===== Exercise materials
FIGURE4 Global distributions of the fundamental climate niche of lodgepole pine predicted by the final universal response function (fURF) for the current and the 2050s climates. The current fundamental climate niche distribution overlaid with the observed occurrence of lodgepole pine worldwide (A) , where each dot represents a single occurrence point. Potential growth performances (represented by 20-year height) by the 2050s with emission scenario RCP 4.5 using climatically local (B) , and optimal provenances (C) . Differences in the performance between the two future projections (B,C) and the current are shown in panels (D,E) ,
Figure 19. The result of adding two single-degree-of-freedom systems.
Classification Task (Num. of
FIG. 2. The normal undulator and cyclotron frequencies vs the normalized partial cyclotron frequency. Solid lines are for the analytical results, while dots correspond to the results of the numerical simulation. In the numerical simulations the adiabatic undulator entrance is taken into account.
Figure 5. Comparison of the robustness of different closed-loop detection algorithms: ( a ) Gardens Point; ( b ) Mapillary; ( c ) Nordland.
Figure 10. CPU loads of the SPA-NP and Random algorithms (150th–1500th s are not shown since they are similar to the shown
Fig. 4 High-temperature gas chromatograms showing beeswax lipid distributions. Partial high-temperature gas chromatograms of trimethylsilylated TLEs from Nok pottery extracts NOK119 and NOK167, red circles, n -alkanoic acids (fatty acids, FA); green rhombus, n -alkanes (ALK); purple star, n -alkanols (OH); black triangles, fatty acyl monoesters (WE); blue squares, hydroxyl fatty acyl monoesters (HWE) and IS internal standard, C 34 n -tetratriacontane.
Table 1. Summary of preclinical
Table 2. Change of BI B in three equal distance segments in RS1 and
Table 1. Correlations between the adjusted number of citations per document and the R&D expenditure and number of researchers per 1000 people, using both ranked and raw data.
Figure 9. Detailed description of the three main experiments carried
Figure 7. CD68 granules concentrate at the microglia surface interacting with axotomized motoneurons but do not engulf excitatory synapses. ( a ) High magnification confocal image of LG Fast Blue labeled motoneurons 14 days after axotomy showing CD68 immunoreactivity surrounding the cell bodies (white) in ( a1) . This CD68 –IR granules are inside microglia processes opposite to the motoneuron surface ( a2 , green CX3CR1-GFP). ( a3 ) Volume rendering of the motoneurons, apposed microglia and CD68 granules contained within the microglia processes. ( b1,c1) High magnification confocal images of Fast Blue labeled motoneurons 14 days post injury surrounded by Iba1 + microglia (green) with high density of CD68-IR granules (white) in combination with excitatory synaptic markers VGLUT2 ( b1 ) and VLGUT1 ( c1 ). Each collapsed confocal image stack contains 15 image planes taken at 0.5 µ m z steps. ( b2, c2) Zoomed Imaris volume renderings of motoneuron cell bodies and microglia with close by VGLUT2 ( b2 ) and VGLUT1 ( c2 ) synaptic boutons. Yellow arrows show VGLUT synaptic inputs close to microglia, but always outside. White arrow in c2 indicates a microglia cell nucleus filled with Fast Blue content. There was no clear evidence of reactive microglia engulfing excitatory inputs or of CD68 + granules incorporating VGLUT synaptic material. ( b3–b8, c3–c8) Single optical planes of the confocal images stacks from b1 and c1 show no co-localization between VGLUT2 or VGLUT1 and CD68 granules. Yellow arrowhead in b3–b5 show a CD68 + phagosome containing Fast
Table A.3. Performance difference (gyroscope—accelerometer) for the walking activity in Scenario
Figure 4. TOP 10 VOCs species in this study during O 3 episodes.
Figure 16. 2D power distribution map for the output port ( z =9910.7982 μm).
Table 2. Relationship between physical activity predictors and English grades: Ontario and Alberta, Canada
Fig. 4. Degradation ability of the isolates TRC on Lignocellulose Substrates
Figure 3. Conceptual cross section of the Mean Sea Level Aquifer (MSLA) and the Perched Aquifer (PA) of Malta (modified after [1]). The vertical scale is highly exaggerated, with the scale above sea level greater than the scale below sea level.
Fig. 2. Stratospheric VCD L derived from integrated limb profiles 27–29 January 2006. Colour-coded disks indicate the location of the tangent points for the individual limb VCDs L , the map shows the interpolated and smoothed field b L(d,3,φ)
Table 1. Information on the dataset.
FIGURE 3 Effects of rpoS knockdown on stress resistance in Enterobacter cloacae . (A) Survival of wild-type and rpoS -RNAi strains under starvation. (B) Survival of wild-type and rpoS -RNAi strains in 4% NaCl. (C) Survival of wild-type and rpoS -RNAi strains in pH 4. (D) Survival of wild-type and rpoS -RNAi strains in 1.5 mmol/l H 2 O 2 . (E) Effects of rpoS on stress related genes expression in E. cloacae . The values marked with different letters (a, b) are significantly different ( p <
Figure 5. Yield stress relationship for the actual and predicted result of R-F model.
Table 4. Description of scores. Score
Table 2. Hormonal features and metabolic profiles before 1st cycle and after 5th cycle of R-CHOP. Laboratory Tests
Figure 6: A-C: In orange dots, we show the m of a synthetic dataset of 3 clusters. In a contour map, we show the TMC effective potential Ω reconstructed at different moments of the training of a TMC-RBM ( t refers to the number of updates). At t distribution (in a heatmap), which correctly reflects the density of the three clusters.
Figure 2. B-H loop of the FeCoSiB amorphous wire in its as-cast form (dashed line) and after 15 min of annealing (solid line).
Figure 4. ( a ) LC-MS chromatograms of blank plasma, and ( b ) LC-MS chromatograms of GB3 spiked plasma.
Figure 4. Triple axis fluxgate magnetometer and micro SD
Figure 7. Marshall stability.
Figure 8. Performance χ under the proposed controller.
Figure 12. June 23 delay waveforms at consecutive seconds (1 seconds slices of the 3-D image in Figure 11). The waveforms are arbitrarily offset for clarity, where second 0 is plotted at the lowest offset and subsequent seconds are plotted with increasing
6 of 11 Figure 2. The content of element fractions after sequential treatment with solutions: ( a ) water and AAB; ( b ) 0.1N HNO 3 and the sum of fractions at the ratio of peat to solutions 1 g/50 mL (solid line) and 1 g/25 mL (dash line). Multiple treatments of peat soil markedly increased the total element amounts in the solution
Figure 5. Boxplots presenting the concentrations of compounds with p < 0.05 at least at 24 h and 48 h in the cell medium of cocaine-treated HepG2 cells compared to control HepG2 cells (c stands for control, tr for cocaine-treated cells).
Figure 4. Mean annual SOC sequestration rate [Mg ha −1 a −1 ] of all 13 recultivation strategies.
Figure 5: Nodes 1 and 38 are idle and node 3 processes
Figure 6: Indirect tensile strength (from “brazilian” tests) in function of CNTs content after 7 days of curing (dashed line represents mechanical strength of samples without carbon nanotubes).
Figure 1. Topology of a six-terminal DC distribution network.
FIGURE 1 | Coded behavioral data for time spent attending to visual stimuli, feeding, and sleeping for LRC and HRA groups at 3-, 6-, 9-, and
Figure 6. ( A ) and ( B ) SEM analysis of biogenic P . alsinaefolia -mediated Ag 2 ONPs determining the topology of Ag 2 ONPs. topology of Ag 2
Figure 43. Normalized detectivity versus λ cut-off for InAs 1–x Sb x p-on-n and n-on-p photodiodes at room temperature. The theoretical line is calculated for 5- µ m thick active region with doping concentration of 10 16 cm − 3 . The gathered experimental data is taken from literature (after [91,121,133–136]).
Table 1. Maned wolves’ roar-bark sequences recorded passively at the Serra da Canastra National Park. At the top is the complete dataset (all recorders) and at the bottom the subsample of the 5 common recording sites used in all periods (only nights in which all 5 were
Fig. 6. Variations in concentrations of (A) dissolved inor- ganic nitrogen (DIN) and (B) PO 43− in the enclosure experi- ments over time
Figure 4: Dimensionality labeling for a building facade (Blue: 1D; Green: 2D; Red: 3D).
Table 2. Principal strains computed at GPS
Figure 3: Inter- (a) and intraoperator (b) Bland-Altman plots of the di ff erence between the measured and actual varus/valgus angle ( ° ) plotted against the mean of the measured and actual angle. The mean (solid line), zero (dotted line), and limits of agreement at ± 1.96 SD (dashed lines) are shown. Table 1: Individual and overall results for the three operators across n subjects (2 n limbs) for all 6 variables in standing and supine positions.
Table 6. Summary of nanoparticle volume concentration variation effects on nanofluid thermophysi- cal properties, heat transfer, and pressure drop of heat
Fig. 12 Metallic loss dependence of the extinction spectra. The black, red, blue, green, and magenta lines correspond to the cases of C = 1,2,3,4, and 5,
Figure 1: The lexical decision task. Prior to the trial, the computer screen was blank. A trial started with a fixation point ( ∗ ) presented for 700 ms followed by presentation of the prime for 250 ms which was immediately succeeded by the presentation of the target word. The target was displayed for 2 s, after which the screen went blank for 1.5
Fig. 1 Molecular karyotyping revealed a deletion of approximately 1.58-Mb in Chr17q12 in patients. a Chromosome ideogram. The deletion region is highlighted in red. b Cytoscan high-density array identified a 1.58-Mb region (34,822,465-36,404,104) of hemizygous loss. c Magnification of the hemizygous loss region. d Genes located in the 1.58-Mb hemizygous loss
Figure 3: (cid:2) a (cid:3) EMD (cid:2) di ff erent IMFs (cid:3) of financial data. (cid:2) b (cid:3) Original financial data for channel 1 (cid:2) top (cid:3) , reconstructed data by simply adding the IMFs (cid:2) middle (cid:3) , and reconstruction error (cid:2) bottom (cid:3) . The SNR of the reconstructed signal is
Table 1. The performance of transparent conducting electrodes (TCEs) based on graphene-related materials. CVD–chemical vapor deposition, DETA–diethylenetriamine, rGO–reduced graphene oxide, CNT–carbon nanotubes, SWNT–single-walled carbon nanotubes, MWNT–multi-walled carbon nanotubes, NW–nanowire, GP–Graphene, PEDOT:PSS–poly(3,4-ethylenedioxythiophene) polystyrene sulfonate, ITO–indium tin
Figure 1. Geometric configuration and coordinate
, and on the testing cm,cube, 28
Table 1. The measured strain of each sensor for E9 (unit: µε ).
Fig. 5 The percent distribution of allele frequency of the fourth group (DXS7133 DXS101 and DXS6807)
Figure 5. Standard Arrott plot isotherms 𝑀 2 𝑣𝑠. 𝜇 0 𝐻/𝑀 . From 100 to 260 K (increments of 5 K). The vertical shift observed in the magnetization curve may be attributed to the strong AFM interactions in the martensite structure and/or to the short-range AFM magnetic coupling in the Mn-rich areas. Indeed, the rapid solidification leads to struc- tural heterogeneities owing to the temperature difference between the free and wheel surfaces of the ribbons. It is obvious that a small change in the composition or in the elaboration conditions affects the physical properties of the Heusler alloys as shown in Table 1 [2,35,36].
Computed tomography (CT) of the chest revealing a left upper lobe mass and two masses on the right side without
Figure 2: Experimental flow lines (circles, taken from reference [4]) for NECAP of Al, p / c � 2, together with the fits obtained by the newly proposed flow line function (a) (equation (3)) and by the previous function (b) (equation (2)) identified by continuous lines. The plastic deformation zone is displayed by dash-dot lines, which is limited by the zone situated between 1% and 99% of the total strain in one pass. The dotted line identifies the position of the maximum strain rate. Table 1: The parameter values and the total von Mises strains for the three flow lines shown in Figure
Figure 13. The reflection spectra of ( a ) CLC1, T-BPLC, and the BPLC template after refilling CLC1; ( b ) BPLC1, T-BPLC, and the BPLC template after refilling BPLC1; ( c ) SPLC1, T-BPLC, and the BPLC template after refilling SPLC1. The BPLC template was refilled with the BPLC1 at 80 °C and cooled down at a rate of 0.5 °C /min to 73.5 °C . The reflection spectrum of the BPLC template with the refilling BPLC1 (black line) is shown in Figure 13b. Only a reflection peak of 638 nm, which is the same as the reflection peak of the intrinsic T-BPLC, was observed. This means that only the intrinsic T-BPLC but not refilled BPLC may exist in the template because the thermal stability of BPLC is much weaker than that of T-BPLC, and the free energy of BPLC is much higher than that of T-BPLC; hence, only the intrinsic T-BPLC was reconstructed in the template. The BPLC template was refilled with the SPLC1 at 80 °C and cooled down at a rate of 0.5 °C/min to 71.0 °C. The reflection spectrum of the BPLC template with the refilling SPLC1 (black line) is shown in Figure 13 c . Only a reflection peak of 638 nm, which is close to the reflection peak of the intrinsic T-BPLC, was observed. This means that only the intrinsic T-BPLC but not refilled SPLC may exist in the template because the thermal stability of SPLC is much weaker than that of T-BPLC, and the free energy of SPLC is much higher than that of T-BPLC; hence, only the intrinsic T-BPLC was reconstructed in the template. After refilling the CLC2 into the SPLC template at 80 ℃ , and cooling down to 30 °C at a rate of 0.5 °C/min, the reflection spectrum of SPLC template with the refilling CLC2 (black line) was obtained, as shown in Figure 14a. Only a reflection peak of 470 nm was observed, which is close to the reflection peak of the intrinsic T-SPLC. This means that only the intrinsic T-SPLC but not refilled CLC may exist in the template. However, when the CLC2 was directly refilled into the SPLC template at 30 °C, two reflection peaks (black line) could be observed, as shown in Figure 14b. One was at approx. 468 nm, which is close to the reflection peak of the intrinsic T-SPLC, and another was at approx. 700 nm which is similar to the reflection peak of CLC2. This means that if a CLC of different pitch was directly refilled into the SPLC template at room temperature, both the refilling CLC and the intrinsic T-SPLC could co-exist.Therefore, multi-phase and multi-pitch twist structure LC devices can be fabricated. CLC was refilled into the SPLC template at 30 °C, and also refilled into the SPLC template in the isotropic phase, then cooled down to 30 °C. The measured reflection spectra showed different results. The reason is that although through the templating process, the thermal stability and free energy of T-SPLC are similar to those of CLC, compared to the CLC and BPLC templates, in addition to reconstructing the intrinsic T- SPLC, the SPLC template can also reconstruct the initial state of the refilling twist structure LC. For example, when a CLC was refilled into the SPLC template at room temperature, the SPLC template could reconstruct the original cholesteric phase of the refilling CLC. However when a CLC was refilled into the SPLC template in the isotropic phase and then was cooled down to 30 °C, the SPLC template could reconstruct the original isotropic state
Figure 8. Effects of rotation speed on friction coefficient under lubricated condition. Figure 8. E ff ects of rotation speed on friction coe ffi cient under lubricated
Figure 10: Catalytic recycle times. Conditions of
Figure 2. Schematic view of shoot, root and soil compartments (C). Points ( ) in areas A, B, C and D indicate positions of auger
==========
- Task directions
In the entries above, count each line that holds "distributions". Give the total and nothing else.

- Result of the task
2